The parliamentary debate on the Bárcenas case signaled the end of the political term and the onset of the traditional August summer break, but not the conflict. Popular Party (PP) leaders such as the group's secretary general, María Dolores de Cospedal, have a full agenda of court testimony ahead of them set by investigating Judge Pablo Ruz, and they also need to make a decision regarding the investigative committee requested by the main opposition Socialist Party, although it will likely be stonewalled by the PP's majority.

Political parties' navel-gazing when it comes to their own problems is creating a dearth of arguments and a failure to produce constructive solutions to the crisis, so that issues that have weighed down the political agenda for the last few months will remain wide open when Congress reconvenes.

The heat of the Bárcenas battle has overshadowed the issue of Catalan sovereignty for Prime Minister Mariano Rajoy. Catalan premier Artur Mas' request to negotiate a popular vote on sovereignty, with all its potential for instability, is still a pending matter.

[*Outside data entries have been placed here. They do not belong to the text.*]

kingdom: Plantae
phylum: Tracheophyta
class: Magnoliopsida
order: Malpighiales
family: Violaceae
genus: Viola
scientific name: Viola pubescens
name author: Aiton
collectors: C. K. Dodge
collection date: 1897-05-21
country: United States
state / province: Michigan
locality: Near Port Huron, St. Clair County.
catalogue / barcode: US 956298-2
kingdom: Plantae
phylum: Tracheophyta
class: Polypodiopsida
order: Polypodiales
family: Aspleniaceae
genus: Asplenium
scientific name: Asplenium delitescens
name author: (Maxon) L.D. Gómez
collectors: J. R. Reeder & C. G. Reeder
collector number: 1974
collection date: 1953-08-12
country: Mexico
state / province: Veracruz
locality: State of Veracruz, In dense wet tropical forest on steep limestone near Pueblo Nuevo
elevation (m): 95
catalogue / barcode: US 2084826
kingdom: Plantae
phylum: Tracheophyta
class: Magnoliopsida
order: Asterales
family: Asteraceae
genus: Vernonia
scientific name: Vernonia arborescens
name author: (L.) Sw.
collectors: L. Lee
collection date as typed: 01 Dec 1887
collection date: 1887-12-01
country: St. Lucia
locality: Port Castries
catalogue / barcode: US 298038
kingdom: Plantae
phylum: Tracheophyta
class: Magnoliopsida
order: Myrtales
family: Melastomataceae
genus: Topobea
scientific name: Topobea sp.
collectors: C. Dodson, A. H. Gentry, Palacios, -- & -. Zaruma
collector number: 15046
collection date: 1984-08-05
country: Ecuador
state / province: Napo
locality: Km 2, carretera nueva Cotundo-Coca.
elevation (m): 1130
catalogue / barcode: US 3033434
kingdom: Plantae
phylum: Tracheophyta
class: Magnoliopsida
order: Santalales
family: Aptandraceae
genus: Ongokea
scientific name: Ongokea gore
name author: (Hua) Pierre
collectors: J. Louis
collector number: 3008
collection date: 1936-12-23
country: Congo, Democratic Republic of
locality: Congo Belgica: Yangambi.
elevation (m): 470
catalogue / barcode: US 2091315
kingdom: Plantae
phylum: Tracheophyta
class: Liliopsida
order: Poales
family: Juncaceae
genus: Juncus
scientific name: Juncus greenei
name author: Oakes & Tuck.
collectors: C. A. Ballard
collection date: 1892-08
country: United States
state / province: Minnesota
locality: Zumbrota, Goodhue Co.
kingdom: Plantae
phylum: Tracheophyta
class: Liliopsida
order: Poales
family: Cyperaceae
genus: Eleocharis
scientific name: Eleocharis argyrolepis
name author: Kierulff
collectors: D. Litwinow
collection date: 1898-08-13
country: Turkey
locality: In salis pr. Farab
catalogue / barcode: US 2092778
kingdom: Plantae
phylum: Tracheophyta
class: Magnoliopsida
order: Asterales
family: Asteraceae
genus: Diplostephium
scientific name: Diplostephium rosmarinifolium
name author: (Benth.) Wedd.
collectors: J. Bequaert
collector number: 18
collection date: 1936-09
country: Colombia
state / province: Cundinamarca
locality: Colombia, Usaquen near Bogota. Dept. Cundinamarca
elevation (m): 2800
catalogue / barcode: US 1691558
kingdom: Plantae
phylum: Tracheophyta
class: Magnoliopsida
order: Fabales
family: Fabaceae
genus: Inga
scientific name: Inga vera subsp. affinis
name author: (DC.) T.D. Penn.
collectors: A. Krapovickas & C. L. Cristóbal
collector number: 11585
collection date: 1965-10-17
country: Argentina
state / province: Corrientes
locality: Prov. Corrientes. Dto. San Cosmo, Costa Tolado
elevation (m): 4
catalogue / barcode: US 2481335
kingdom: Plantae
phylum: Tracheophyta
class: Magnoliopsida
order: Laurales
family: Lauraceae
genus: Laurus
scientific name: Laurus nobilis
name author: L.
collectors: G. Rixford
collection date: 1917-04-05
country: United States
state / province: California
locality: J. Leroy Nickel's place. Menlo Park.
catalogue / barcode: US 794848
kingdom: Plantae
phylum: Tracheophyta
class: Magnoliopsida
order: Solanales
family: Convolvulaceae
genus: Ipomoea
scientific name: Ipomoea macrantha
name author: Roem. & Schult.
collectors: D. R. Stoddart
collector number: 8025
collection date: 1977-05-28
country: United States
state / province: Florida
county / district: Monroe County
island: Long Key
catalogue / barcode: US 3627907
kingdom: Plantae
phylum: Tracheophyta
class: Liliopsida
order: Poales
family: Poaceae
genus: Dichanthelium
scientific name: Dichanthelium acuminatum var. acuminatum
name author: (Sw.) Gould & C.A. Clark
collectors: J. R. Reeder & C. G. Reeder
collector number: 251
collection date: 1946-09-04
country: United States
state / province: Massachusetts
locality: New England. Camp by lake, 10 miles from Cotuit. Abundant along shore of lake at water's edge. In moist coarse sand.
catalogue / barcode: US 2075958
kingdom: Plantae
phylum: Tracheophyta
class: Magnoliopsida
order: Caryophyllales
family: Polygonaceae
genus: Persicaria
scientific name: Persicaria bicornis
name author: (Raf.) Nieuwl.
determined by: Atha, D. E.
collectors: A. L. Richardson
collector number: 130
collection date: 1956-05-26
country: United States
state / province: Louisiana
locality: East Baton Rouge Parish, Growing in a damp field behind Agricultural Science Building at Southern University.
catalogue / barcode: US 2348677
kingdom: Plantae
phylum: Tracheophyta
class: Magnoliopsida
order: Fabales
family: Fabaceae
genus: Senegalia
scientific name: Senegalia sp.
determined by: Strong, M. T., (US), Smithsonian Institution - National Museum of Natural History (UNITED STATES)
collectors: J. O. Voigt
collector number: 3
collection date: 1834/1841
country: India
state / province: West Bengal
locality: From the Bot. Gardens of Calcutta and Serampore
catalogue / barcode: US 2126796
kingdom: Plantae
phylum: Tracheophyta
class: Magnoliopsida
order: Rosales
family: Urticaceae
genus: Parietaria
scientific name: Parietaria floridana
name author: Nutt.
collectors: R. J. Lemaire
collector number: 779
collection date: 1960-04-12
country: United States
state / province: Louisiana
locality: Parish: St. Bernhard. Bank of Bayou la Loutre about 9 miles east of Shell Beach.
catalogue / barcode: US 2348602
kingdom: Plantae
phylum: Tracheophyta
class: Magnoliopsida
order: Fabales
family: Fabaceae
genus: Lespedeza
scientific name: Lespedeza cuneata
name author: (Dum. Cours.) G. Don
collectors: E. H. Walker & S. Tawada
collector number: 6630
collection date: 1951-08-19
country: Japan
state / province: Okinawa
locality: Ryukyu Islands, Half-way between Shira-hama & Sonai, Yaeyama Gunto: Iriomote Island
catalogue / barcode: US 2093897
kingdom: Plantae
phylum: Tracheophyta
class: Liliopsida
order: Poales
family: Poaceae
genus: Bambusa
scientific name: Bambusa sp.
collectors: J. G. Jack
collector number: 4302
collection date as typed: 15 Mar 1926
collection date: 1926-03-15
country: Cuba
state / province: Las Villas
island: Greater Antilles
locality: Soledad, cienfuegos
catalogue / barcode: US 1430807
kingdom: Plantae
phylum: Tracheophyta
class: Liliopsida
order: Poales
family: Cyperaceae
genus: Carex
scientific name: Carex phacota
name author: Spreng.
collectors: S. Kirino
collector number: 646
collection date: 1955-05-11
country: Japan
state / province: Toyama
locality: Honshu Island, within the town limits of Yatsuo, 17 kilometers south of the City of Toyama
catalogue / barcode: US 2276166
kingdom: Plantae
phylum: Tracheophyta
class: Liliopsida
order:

Rajoy wants to retake the initiative, but all he is announcing is political cleansing measures: a law for greater financial control over parties, a reform of the Audit Court, a law regulating political functions, criminalizing illegal funding (which does not exist as such in current legislation), and a reform to streamline criminal proceedings.

There is no doubt that reforms are needed in a regulatory system with so many loopholes, but the ruling party must remember that the rules of the game cannot be dictated exclusively by one of the teams.

Summer is a good time to reflect on what to do about citizen disaffection. The number of people who plan to abstain from voting in the next elections is a cause for concern; added to the blank votes and the undecided elements, they make up fully half of all potential voters, according to several surveys.

While polling firms differ on the numbers, they all highlight the same trend: the PP's chances of renewing its absolute majority are nosediving, and the Socialists are failing to recover from their serious setback at the November 2011 general elections. Meanwhile, the leftist coalition IU and the centrist party UPyD are going up in voting intention. And all of it is taking place in an environment of collective dejection and uncertainty.

Elections are still too far off to consider this situation as being consolidated, but the alarms keep going off as a result of events that have become nearly an everyday occurrence in public life: leaders who are targeted for illegal party funding or for misappropriating funds.

Citizen concern over political corruption has risen five points in one month, according to the latest figures by the Center for Sociological Research (CIS). If the political climate remains this bad, it is to be feared that greater partisan polarization will ensue as an easy way of mobilizing disaffected voters. This will come at a price: postponing the necessary reforms to an institutional system that now affords an oppressive, pessimistic image of democracy.